Bis zu Beginn eine längeren Pause, die zur Einnahme einer Zwischenmahlzeit durch den Angeklagten Pansegrau erfolgen mußte, machte der Zeuge Unikowski dann Ausführungen zum Lager Czechowitz. Nach Wiederbeginn der Verhandlung erläuterte der Zeuge dann aufgrund einer von ihm gefertigten Skizze die Örtlichkeit des Lagers. Weiter sagte der Zeuge unter anderem ans, der Lagerführer des Lagers Czechowitz sei im November oder Dezember 1944 durch einen anderen SS. Mann abgelöst worden. Bei der Schilderung des Evakuierungsmarsches erwähnte der Zeuge auch, daß neben ihm auf dem Marsch ein Neffe erschossen worden sei. Einen Täter nannte er zu diesem Zeitpunkt nicht.

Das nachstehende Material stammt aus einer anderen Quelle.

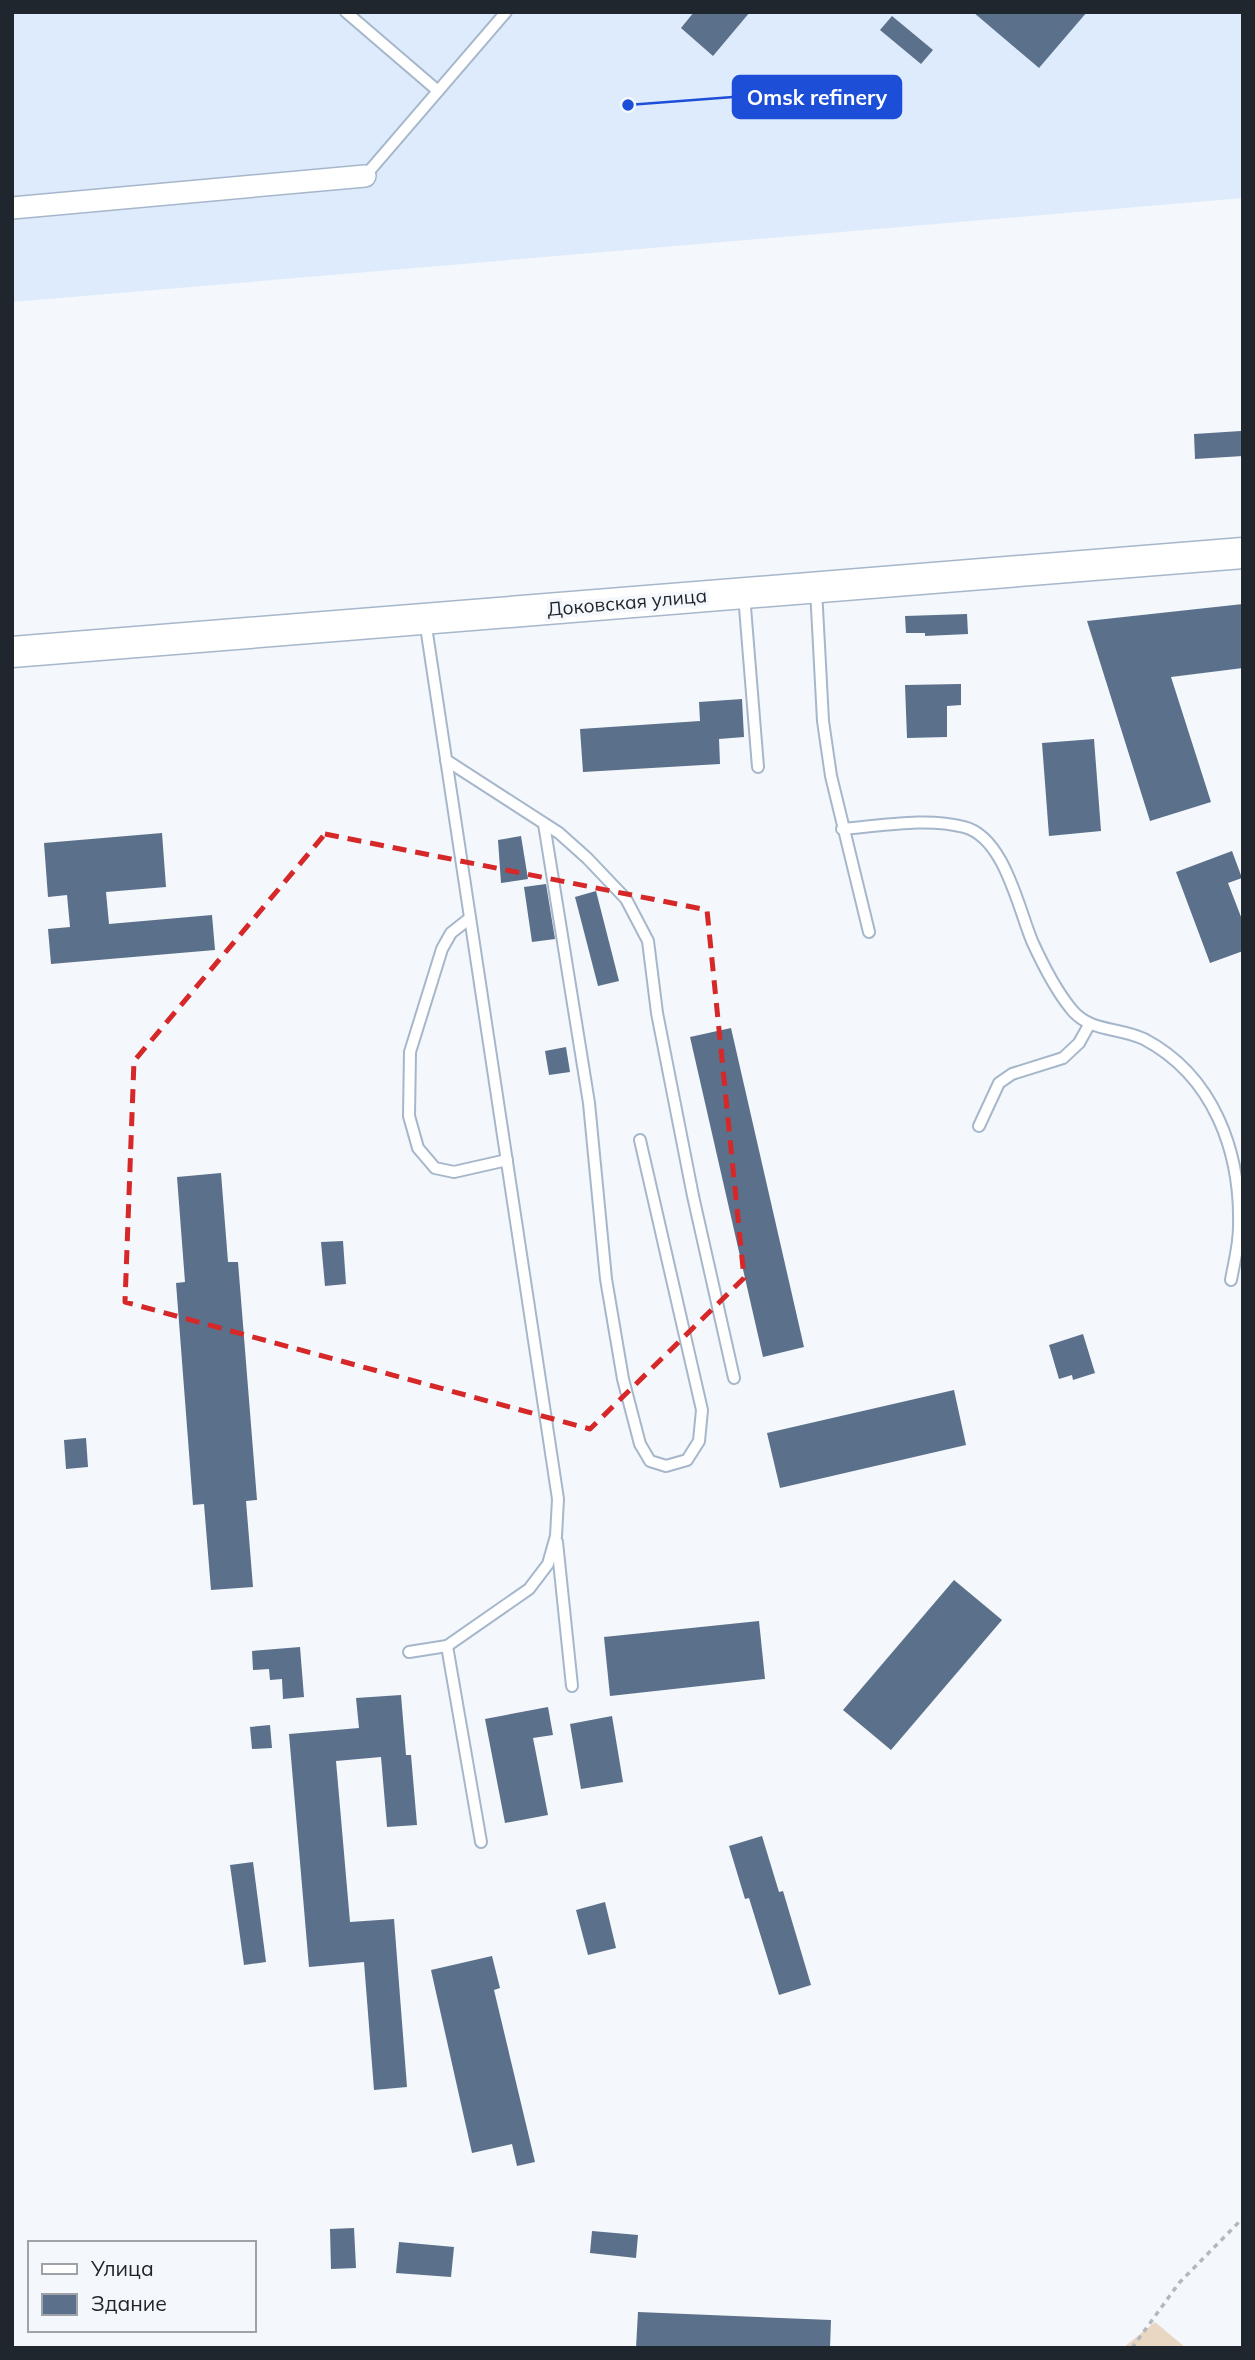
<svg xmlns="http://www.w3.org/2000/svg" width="1255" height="2360" font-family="Mulish,sans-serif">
	<rect width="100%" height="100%" fill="#f4f7fb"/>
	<path fill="#deebfc" d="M12,12h1231v186l-1231,104z"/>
	<path fill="#e9d7c3" d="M1155,2322l31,26h-63z"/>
	<g fill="#5b708a">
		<path d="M694,12h56l-37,44 -32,-28z"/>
		<path d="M973,12h114l-48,56z"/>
		<path d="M892,16l41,34 -12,14 -41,-34z"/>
		<path d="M1241,431l2,25 -48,3 -1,-25z"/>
		<path d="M1243,604v64l-72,9 40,125 -61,19 -63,-200z"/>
		<path d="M967,614l1,20 -43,2v-3h-19l-1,-17z"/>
		<path d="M961,684v21l-14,1v31l-40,1 -2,-53z"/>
		<path d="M742,699l2,38 -25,2 1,25 -137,8 -3,-43 120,-8 -1,-19z"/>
		<path d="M1094,739l7,92 -52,5 -7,-93z"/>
		<path d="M162,833l4,54 -60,5 3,32 103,-9 3,35 -164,14 -3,-35 22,-2 -3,-32 -19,2 -4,-54z"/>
		<path d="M521,836l7,43 -27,4 -3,-43z"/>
		<path d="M1232,851l10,27 -14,5 15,39v29l-33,12 -34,-91z"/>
		<path d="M546,884l9,55 -23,3 -8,-55z"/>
		<path d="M596,891l23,90 -21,5 -23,-89z"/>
		<path d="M731,1028l73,319 -41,10 -73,-320z"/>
		<path d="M566,1047l4,25 -21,3 -4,-24z"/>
		<path d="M221,1173l7,89h10l19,238 -11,1 7,86 -42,3 -7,-86 -11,1 -17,-222 9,-1 -8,-105z"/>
		<path d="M343,1241l3,43 -21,2 -4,-44z"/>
		<path d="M1083,1334l12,39 -22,7 -1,-5 -13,4 -10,-34z"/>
		<path d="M954,1390l12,55 -186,43 -13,-55z"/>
		<path d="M86,1438l2,29 -22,2 -2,-29z"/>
		<path d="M954,1580l48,40 -111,130 -48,-40z"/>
		<path d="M759,1621l6,58 -155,17 -6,-59z"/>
		<path d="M300,1647l4,50 -21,2 -1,-20 -12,1 -1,-11 -16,1 -1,-19z"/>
		<path d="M401,1695l5,60h5l6,70 -30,2 -6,-70 -45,4 14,161 44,-3 13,168 -33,3 -10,-128 -55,5 -20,-233 70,-6 -3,-30z"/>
		<path d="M548,1707l5,28 -20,3 15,77 -43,8 -20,-104z"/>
		<path d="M612,1716l11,66 -42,7 -11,-65z"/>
		<path d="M270,1725l2,23 -20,1 -2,-22z"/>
		<path d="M762,1836l17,56 4,-1 28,94 -32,10 -30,-97 -4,1 -16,-53z"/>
		<path d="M253,1862l13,100 -22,3 -14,-100z"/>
		<path d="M605,1902l11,46 -28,7 -12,-45z"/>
		<path d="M492,1956l8,32 -6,2 41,172 -18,4 -5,-22 -40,9 -41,-183z"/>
		<path d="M354,2228l2,40 -25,1 -1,-40z"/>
		<path d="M592,2231l46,4 -2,23 -46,-5z"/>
		<path d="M399,2242l55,5 -3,30 -55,-4z"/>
		<path d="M638,2312l193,8 -1,28h-194z"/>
	</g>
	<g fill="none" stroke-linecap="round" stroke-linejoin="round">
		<g stroke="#a6b7cb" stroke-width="14">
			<g id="lane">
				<path d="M346,12l92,79"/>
				<path d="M365,176l141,-164"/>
				<path d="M816,589l7,132 8,55 38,156"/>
				<path d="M744,595l14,172"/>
				<path d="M446,760l113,73 28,25 39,41 22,42 9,72 36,183 41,182"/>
				<path d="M544,824l45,279 17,176 17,100 17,65 10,17 16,5 21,-6 12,-19 3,-31 -62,-270"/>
				<path d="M842,829c39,-3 84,-12 122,-2 40,10 54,80 68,114 10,22 25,51 40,69 18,22 47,17 72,29 70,37 97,113 95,188 0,18 -5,36 -8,53"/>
				<path d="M470,918l-19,15 -9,16 -32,103 -1,64 9,32 17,20 19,4 53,-12"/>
				<path d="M979,1126l20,-43 13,-9 51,-16 16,-15 10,-18"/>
				<path d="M557,1542l15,144"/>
				<path d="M447,1646l34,196"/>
				<path d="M409,1652l38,-6 82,-57 19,-25 8,-28 2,-37 -133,-879"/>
			</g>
		</g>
		<g stroke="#a6b7cb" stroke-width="24">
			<path id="street" d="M12,208l353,-32"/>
		</g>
		<g stroke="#a6b7cb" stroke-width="33">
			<path id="secondary" d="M12,652l1231,-99"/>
		</g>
		<path stroke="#b4b8bd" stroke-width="3.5" stroke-dasharray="5 5" stroke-linecap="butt" d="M1132,2348l47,-65 64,-65"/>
		<use href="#lane" stroke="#fff" stroke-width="10"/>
		<use href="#street" stroke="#fff" stroke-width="21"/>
		<use href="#secondary" stroke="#fff" stroke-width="30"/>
	</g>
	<path fill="none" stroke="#d62828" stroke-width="5" stroke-dasharray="14 9" stroke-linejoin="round" d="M325,834l382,76 37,368 -154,151 -465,-127 9,-241z"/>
	<g text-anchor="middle" stroke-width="7" stroke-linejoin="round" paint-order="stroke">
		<g font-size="19" fill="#20262e" stroke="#f4f7fb">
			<text transform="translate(627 602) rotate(-5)" y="7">Доковская улица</text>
		</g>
	</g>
	<path fill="none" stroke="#1d4ed8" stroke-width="2.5" d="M628 105L733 97"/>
	<circle fill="#1d4ed8" stroke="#f4f7fb" stroke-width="2.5" cx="628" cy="105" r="7"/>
	<rect fill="#1d4ed8" stroke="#1d4ed8" stroke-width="2.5" x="733" y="76" width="168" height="42" rx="7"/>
	<g font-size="21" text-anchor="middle" font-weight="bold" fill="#fff">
		<text x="817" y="105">Omsk refinery</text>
	</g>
	<rect width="1255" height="2360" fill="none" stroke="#20262e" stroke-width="28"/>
	<rect x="28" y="2241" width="228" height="91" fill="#f4f7fb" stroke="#9fa3a9" stroke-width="2"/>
	<rect x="42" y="2264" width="35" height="10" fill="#ffffff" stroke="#9fa3a9" stroke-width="2"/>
	<text x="91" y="2276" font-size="21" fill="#20262e">Улица</text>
	<rect x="42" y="2294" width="35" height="21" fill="#5b708a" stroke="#9fa3a9" stroke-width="2"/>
	<text x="91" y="2311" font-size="21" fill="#20262e">Здание</text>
</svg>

Nachdem der Zeuge zu Beginn der Mittagspause auf dem Flur vor dem Sitzungssaal einen Schwächeanfall erlitten hatte und in das Krankenhaus eingeliefert worden war, wurde die Vernehmung des Zeugen am 18.1.1978 fortgesetzt. Zu Beginn seiner Vernehmung machte der Zeuge von sich aus zunächst Ausführungen zur Heizung des Lagers und erklärte dann weiter, er sei sich jetzt sicher, daß die Person, die er auf den Lichtbildern wieder zu erkennen glaube, etwa im Dezember 1944 den Lagerführer des Lagers Czechowitz abgelöst habe. Er sei sich insoweit fast sicher. Er habe sich im Krankenhaus unter einem gewissen Druck befunden, den er auch schon im Flur des Gerichtsgebäudes empfunden habe. Er habe da eine Person (er deutete dabei auf den Angeklagten Olejak) gesehen und er glaube, daß sich dieser Druck auf seinen Gesundheitszustand ausgewirkt habe. Auf die Frage des Vorsitzenden, ob er den Angeklagten auch von der Größe und Figur wiedererkenne, sagte der Zeuge, die Vergangenheit habe sich mit der Zukunft wieder getroffen. Diese Person sei damals jedoch nicht so voll und korpulent, sondern schlanker gewesen. Auf eine weitere Frage des Vorsitzenden, ob der neue Lagerführer auch bei dem Evakuierungsmarsch dabei gewesen sei, erklärte der Zeuge Unikowski, er glaube, daß er dabei gewesen sei, er sei sich fast sicher. Denn er glaube, daß dieser Mann derjenige gewesen sei, der auf seinen Neffen geschossen habe.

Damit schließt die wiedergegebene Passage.